Imagine two features perfectly correlated, feature A and feature B. For one specific tree, if the algorithm needs one of them, it will choose randomly (true in both boosting and Random Forests™).

However, in Random Forests™ this random choice will be done for each tree, because each tree is independent from the others. Therefore, approximatively, depending of your parameters, 50% of the trees will choose feature A and the other 50% will choose feature B. So the importance of the information contained in A and B (which is the same, because they are perfectly correlated) is diluted in A and B. So you won’t easily know this information is important to predict what you want to predict! It is even worse when you have 10 correlated features…

In boosting, when a specific link between feature and outcome have been learned by the algorithm, it will try to not refocus on it (in theory it is what happens, reality is not always that simple). Therefore, all the importance will be on feature A or on feature B (but not both). You will know that one feature have an important role in the link between the observations and the label. It is still up to you to search for the correlated features to the one detected as important if you need to know all of them.
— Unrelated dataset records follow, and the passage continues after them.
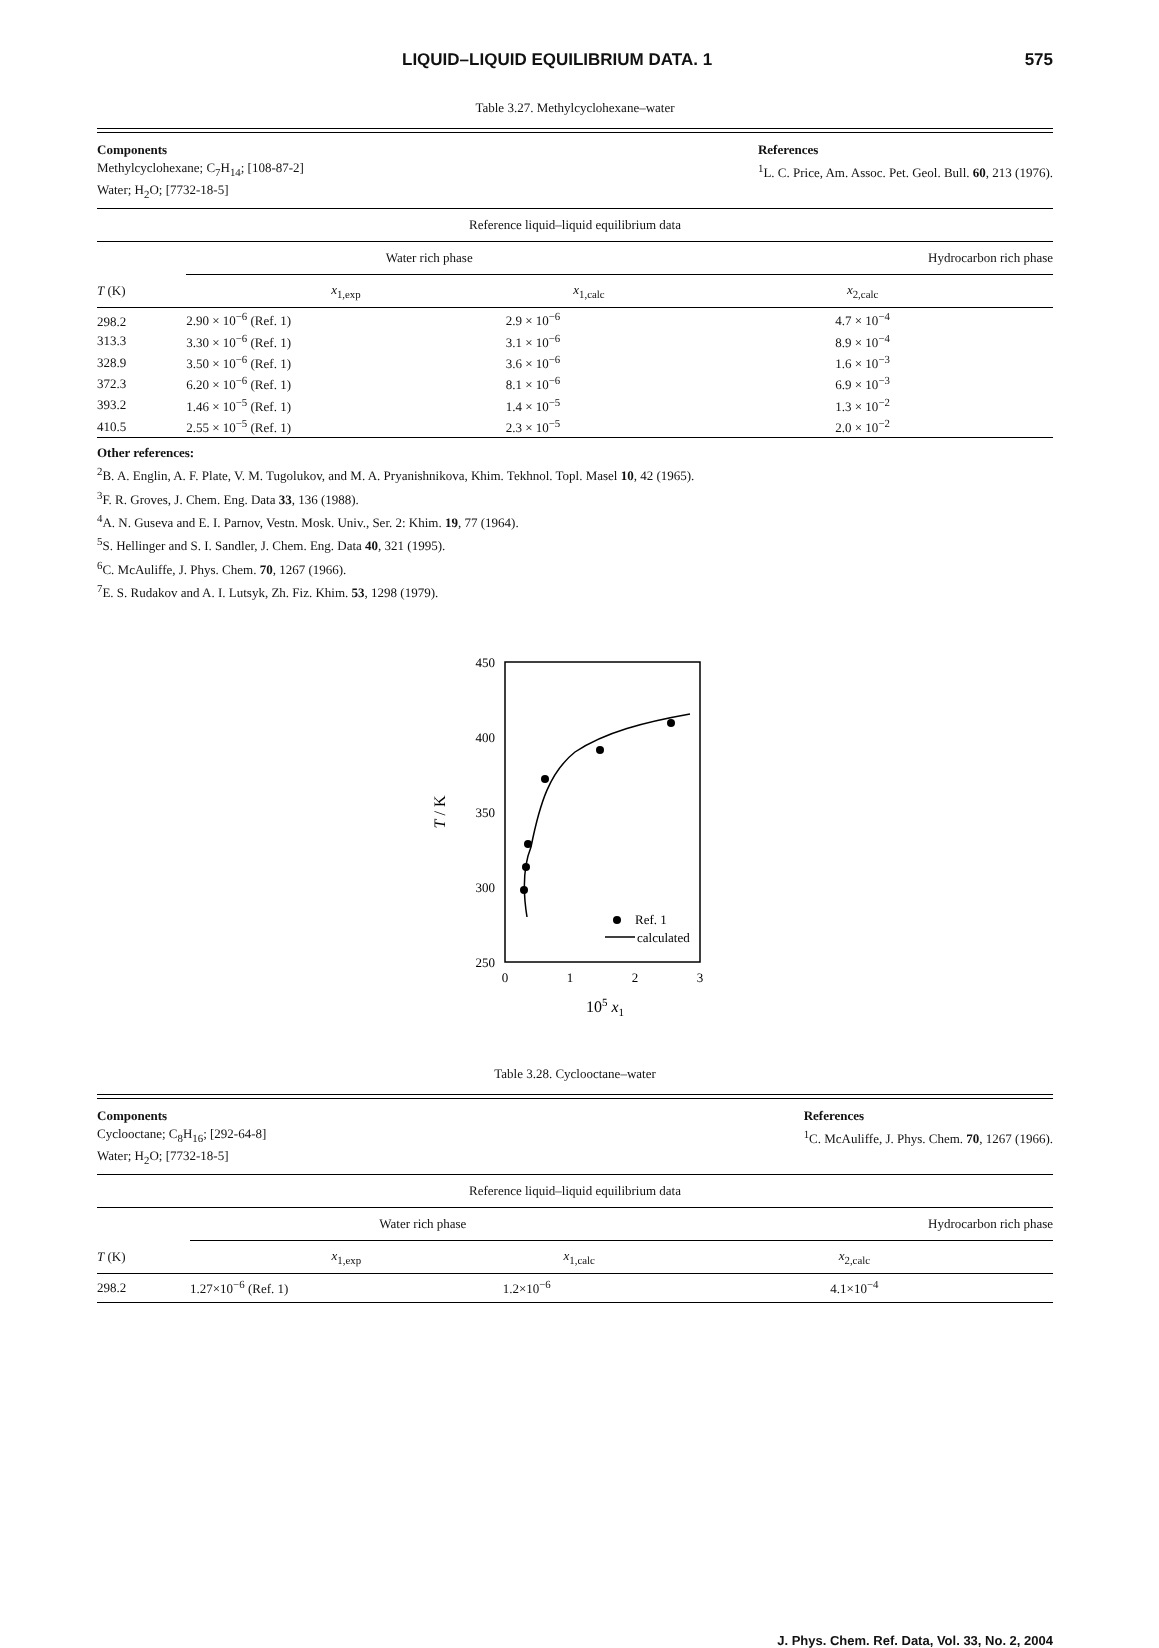LIQUID–LIQUID EQUILIBRIUM DATA. 1 575
Table 3.27. Methylcyclohexane–water
Components
Methylcyclohexane; C<sub>7</sub>H<sub>14</sub>; [108-87-2]
Water; H<sub>2</sub>O; [7732-18-5]
References
<sup>1</sup> L. C. Price, Am. Assoc. Pet. Geol. Bull. 60, 213 (1976).
| Reference liquid–liquid equilibrium data | | | |
| --- | --- | --- | --- |
| | Water rich phase | | Hydrocarbon rich phase |
| T (K) | x<sub>1,exp</sub> | x<sub>1,calc</sub> | x<sub>2,calc</sub> |
| 298.2 | 2.90 × 10<sup>−6</sup> (Ref. 1) | 2.9 × 10<sup>−6</sup> | 4.7 × 10<sup>−4</sup> |
| 313.3 | 3.30 × 10<sup>−6</sup> (Ref. 1) | 3.1 × 10<sup>−6</sup> | 8.9 × 10<sup>−4</sup> |
| 328.9 | 3.50 × 10<sup>−6</sup> (Ref. 1) | 3.6 × 10<sup>−6</sup> | 1.6 × 10<sup>−3</sup> |
| 372.3 | 6.20 × 10<sup>−6</sup> (Ref. 1) | 8.1 × 10<sup>−6</sup> | 6.9 × 10<sup>−3</sup> |
| 393.2 | 1.46 × 10<sup>−5</sup> (Ref. 1) | 1.4 × 10<sup>−5</sup> | 1.3 × 10<sup>−2</sup> |
| 410.5 | 2.55 × 10<sup>−5</sup> (Ref. 1) | 2.3 × 10<sup>−5</sup> | 2.0 × 10<sup>−2</sup> |
Other references:
<sup>2</sup> B. A. Englin, A. F. Plate, V. M. Tugolukov, and M. A. Pryanishnikova, Khim. Tekhnol. Topl. Masel 10, 42 (1965).
<sup>3</sup> F. R. Groves, J. Chem. Eng. Data 33, 136 (1988).
<sup>4</sup> A. N. Guseva and E. I. Parnov, Vestn. Mosk. Univ., Ser. 2: Khim. 19, 77 (1964).
<sup>5</sup> S. Hellinger and S. I. Sandler, J. Chem. Eng. Data 40, 321 (1995).
<sup>6</sup>C. McAuliffe, J. Phys. Chem. 70, 1267 (1966).
<sup>7</sup> E. S. Rudakov and A. I. Lutsyk, Zh. Fiz. Khim. 53, 1298 (1979).
450
400
350
300
250
0
1
2
3
105 x1
T / K
Ref. 1
calculated
Table 3.28. Cyclooctane–water
Components
Cyclooctane; C<sub>8</sub>H<sub>16</sub>; [292-64-8]
Water; H<sub>2</sub>O; [7732-18-5]
References
<sup>1</sup> C. McAuliffe, J. Phys. Chem. 70, 1267 (1966).
| Reference liquid–liquid equilibrium data | | | |
| --- | --- | --- | --- |
| | Water rich phase | | Hydrocarbon rich phase |
| T (K) | x<sub>1,exp</sub> | x<sub>1,calc</sub> | x<sub>2,calc</sub> |
| 298.2 | 1.27×10<sup>−6</sup> (Ref. 1) | 1.2×10<sup>−6</sup> | 4.1×10<sup>−4</sup> |
J. Phys. Chem. Ref. Data, Vol. 33, No. 2, 2004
If you want to try Random Forests™ algorithm, you can tweak Xgboost parameters!

For instance, to compute a model with 1000 trees, with a 0.5 factor on sampling rows and columns:

data(agaricus.train, package='xgboost')
data(agaricus.test, package='xgboost')
train <- agaricus.train
test <- agaricus.test

#Random Forest™ - 1000 trees
bst <- xgboost(data = train$data, label = train$label, max_depth = 4, num_parallel_tree = 1000, subsample = 0.5, colsample_bytree =0.5, nrounds = 1, objective = "binary:logistic")
## [1]  train-error:0.001689
#Boosting - 3 rounds
bst <- xgboost(data = train$data, label = train$label, max_depth = 4, nrounds = 3, objective = "binary:logistic")
## [1]  train-error:0.006142 
## [2]  train-error:0.006756 
## [3]  train-error:0.001228

Note that the parameter round is set to 1.

Random Forests™ is a trademark of Leo Breiman and Adele Cutler and is licensed exclusively to Salford Systems for the commercial release of the software.